> _Page text_:
===

Sunday, April 24, 2016

Rewriting from scratch, should you do it?

One thing that has bothered me for a while is that the unzip command line tool only decompresses one file at a time. As a weekend project I wanted to see if I could make it work in parallel. One could write this functionality from scratch but this gave me a possibility to try really look into incremental development.

All developers love writing stuff from scratch rather than fixing and existing solutions (yes, guilty as charged). However the accepted wisdom is that you should never do a from scratch rewrite but instead improve what you have via incremental improvements. Thus I downloaded the sources of Info-Zip and got to work.

Info-Zip's code base is quite peculiar. It predates things such as ANSI C and has support for tons of crazy long dead hardware. MS-DOS ranks among the most recently added platforms. There is a lot of code for 16 bit processors, near and far pointers and all that fun stuff your grandad used to complain about. There are even completely bizarre things such as this snippet:

#ifndef const
#  define const const

The code base contains roughly 80 000 lines of K&R C. This should prove an interesting challenge. Those wanting to play along can get the code from Github.

===

> _Dataset records_:
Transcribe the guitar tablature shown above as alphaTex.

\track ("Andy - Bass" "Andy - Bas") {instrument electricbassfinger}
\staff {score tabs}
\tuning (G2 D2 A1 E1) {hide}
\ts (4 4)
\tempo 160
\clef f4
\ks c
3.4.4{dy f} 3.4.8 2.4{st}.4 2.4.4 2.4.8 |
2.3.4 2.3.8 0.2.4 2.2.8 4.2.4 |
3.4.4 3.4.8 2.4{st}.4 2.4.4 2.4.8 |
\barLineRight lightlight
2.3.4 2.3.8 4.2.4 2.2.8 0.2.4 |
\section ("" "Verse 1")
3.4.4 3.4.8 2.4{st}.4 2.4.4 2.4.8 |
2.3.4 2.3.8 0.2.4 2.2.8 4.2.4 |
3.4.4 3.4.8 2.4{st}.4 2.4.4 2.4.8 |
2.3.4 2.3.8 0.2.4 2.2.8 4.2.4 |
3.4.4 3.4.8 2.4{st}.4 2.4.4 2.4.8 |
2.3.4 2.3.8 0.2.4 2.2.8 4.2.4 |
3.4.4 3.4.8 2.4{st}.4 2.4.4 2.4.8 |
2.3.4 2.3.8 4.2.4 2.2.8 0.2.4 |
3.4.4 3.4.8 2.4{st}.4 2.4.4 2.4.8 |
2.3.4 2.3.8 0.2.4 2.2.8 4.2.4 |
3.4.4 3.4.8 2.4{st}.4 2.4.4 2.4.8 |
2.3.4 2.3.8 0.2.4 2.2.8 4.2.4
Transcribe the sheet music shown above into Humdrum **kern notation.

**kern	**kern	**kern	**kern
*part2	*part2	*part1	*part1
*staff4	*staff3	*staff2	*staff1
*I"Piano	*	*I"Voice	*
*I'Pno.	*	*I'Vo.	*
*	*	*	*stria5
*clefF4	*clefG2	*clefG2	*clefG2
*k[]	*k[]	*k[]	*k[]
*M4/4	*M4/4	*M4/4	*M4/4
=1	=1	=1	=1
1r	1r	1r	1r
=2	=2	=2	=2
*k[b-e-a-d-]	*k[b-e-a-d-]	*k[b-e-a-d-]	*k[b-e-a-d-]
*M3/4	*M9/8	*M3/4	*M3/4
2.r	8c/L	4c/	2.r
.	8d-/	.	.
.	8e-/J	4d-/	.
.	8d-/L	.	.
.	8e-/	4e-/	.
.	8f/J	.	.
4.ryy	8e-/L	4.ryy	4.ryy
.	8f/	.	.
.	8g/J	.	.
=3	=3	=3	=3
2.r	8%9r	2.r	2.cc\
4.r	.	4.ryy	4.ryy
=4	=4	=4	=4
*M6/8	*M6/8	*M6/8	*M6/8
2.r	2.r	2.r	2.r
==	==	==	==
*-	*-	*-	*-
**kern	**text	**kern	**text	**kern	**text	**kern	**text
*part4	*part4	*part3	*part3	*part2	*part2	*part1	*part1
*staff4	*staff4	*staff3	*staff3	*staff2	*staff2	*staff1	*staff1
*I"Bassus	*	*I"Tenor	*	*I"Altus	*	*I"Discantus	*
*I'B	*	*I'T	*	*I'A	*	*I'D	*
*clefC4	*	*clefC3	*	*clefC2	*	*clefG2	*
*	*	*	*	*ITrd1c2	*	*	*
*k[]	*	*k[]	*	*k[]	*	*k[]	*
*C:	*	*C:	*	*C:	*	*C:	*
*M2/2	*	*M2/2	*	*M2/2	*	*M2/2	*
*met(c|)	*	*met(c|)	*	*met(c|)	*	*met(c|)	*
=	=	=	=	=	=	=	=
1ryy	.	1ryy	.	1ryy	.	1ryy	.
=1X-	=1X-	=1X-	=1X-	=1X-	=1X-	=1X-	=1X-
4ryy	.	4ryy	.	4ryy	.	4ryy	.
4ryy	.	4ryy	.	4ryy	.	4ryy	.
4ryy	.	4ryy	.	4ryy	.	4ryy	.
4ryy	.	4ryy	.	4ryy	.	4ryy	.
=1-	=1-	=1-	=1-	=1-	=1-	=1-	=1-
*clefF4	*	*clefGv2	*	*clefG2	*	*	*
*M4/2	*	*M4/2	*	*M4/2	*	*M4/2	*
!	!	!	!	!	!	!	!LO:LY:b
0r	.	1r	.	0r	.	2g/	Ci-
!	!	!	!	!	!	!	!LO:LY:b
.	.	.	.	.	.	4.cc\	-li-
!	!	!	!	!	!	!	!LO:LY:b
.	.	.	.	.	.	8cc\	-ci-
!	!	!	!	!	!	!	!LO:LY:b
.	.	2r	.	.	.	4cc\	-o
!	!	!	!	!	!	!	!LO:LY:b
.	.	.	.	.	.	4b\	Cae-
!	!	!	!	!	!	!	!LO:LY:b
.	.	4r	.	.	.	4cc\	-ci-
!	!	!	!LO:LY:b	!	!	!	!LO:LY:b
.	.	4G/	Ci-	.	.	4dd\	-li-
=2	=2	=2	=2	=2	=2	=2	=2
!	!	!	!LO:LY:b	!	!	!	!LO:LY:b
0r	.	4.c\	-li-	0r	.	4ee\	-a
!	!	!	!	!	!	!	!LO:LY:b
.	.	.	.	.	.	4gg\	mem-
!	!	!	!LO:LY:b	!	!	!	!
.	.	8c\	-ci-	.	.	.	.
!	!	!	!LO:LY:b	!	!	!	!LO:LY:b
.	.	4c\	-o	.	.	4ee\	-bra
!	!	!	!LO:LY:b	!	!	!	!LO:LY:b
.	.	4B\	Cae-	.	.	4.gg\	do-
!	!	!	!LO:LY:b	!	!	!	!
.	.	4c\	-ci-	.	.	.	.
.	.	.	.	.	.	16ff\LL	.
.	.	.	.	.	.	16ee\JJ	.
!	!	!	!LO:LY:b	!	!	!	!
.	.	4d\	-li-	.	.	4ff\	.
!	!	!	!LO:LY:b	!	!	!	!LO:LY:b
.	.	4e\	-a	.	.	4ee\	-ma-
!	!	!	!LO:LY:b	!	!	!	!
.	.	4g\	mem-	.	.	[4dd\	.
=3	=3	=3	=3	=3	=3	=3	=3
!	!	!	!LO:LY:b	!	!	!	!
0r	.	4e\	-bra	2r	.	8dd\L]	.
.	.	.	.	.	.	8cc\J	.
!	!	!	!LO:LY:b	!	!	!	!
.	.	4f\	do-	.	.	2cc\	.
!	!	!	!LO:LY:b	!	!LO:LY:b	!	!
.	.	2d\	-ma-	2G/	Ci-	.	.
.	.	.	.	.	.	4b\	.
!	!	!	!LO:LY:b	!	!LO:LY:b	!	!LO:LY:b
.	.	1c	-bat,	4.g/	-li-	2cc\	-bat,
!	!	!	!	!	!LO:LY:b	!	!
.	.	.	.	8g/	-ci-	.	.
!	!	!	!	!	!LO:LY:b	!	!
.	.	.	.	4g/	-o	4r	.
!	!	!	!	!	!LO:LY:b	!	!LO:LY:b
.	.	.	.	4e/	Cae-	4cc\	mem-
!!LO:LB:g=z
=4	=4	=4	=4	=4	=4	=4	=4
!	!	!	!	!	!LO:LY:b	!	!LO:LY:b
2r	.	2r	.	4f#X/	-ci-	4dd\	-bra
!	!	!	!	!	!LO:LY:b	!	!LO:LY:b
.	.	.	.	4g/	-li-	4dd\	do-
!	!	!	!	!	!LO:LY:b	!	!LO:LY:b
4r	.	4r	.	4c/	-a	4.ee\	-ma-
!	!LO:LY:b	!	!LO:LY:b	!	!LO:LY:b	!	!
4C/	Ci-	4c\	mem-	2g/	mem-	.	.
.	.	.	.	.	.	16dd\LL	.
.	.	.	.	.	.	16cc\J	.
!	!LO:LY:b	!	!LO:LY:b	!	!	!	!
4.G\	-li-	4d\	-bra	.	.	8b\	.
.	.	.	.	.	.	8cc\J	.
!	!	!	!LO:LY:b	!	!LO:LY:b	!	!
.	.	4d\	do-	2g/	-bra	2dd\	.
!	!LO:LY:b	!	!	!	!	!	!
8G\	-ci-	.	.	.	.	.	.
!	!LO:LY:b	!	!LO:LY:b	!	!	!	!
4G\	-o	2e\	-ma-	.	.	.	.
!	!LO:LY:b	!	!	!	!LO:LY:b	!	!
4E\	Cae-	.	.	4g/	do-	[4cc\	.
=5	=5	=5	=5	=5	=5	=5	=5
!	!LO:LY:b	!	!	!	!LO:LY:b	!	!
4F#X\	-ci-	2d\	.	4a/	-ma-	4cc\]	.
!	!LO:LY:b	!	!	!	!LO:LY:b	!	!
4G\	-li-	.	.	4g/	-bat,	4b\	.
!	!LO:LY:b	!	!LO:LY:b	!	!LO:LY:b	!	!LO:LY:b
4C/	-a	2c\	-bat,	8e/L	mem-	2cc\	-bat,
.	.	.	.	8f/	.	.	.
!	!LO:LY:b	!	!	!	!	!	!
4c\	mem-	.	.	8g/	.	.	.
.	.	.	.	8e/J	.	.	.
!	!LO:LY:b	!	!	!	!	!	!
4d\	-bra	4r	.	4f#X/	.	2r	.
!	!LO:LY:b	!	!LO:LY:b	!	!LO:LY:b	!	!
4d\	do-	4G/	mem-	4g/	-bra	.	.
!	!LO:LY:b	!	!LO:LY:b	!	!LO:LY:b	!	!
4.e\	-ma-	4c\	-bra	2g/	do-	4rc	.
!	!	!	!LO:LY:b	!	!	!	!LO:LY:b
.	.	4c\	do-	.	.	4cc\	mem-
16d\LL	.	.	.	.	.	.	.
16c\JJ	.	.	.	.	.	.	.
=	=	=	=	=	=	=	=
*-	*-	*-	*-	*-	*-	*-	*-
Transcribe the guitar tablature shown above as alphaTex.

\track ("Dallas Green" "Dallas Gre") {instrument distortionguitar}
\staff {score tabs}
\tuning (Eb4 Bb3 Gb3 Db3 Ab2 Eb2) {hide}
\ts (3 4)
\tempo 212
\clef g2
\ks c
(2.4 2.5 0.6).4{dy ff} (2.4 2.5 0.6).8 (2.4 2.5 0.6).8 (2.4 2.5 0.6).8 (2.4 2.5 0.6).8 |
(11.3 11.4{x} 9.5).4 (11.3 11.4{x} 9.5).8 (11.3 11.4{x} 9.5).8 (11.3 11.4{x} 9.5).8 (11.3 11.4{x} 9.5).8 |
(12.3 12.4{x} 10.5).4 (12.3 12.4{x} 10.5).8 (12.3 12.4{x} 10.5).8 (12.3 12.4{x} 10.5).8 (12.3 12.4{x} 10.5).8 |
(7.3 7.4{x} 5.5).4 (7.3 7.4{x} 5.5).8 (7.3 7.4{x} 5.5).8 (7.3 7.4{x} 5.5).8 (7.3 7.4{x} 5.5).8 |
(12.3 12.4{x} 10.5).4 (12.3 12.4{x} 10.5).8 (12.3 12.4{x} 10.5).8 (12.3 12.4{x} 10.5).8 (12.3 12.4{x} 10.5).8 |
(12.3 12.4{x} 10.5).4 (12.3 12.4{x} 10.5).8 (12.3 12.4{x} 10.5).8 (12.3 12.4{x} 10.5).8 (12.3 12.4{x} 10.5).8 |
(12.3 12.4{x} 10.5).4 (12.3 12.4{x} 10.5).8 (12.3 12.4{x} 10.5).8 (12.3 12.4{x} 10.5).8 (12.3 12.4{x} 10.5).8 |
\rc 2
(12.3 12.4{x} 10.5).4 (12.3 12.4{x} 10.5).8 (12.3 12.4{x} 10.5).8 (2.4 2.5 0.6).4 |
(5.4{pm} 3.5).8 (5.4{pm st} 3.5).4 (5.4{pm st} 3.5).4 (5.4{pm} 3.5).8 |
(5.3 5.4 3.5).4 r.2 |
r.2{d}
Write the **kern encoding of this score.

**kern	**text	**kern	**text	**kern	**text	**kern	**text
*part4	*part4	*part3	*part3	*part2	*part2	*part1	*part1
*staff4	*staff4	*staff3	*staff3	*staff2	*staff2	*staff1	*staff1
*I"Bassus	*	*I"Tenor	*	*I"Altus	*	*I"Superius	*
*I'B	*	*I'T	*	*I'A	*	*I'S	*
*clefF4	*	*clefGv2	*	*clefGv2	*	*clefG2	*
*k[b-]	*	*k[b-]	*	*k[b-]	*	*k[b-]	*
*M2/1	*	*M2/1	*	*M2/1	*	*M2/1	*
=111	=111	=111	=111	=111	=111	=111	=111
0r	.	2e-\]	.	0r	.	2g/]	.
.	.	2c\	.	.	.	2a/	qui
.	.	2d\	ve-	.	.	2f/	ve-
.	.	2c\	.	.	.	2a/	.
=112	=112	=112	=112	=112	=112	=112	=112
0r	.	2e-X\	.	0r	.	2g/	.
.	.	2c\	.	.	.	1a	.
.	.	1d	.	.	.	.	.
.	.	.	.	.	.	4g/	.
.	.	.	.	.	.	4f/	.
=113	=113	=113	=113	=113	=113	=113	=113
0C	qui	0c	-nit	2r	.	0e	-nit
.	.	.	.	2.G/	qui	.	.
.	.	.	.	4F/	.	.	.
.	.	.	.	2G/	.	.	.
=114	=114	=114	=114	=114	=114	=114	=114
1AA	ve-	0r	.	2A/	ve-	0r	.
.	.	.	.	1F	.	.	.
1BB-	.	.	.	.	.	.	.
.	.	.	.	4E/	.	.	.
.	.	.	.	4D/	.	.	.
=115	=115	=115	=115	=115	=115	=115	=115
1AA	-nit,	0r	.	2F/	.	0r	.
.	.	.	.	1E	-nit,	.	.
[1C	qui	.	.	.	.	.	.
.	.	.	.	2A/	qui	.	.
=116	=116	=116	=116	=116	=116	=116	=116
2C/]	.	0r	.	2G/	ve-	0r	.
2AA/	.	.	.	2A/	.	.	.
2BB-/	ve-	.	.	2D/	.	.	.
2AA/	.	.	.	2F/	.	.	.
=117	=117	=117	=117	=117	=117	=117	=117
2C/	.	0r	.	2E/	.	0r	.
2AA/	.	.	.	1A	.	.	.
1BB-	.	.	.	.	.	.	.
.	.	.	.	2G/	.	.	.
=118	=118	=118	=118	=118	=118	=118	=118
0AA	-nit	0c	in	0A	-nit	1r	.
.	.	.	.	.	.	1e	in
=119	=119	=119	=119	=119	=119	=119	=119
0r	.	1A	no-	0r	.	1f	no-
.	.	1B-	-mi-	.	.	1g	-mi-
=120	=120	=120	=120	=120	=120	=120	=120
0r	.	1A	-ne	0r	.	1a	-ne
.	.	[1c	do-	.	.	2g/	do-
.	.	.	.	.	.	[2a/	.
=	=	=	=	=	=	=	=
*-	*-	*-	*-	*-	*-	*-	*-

===

> _Set problem 1_: Transcribe the stretch of the post on rewriting from scratch from "Info-Zip's code base" through "code from Github.".
> _Set problem 2_: According to the post on rewriting from scratch, roughly how many lines of code does the Info-Zip code base contain, and in what language?

> _Correct answer 1_:
Info-Zip's code base is quite peculiar. It predates things such as ANSI C and has support for tons of crazy long dead hardware. MS-DOS ranks among the most recently added platforms. There is a lot of code for 16 bit processors, near and far pointers and all that fun stuff your grandad used to complain about. There are even completely bizarre things such as this snippet:

#ifndef const
#  define const const

The code base contains roughly 80 000 lines of K&R C. This should prove an interesting challenge. Those wanting to play along can get the code from Github.

> _Correct answer 2_: Roughly 80 000 lines of K&R C.